Could you rewrite the passage on frying pans from the words "Which leaves us" through "up- and downsides.", replacing "close cousin" with "near relative"?

-- TEXT SEGMENT follows --

Aluminum pans heat quickly and evenly, but they don’t retain heat well and aren’t compatible with induction cooktops (as a metal, aluminum doesn’t contain enough iron to exhibit ferromagnetic properties). Most ceramic and non-stick pans consist of an aluminum body with a sprayed-on coating.
Which leaves us with cast iron, its close cousin carbon steel, and its distant cousin stainless steel. These frying pans are made from heavy metal—literally and figuratively. All of these metals heat slowly, but retain heat well, and each yields cookware with its unique up- and downsides.
Cast iron and carbon steel frypans are fantastic for searing steaks and sautéing vegetables. However, they involve complicated use and care rituals: They must be seasoned, cannot be cleaned in the dishwasher, and are not suitable for preparing acidic foods (they leach dietary iron and impart a metallic taste).
A good stainless steel skillet doesn’t need to be seasoned, can safely be loaded in the dishwasher, and won’t react with acidic foods. However, its cooking surface is incredibly sticky—and requires that you cook with a generous amount of butter, fat, or oil to keep food from sticking.
Which one should you reach for?
If you want to take care of your cookware and you like the idea of having to season your pan, you should choose cast iron or carbon steel (the former is also suitable for baking; the latter less so).
If you want to save yourself the trouble of seasoning and washing up, you should choose rust-resistant, dishwasher-safe stainless steel.

-- TEXT SEGMENT concluded --
-- DATA EXCERPTS follows --

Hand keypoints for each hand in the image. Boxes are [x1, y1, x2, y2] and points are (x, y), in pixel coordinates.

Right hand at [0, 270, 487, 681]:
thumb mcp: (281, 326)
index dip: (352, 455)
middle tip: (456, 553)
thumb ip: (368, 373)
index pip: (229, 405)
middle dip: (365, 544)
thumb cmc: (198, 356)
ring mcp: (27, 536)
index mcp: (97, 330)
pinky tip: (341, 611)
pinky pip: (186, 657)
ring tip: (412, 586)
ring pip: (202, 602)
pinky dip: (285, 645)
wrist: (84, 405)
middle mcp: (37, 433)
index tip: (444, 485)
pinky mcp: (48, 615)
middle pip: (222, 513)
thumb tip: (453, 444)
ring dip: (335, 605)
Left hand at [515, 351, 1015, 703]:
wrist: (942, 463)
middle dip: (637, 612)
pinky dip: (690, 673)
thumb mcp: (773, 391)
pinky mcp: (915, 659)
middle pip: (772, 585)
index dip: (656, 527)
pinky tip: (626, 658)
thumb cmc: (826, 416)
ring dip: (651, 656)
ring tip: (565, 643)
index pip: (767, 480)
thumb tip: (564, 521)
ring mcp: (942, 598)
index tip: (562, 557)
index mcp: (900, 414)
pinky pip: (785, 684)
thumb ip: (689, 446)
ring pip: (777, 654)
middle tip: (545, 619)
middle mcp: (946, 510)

-- DATA EXCERPTS concluded --

## WRITTEN SOLUTION
Which leaves us with cast iron, its near relative carbon steel, and its distant cousin stainless steel. These frying pans are made from heavy metal—literally and figuratively. All of these metals heat slowly, but retain heat well, and each yields cookware with its unique up- and downsides.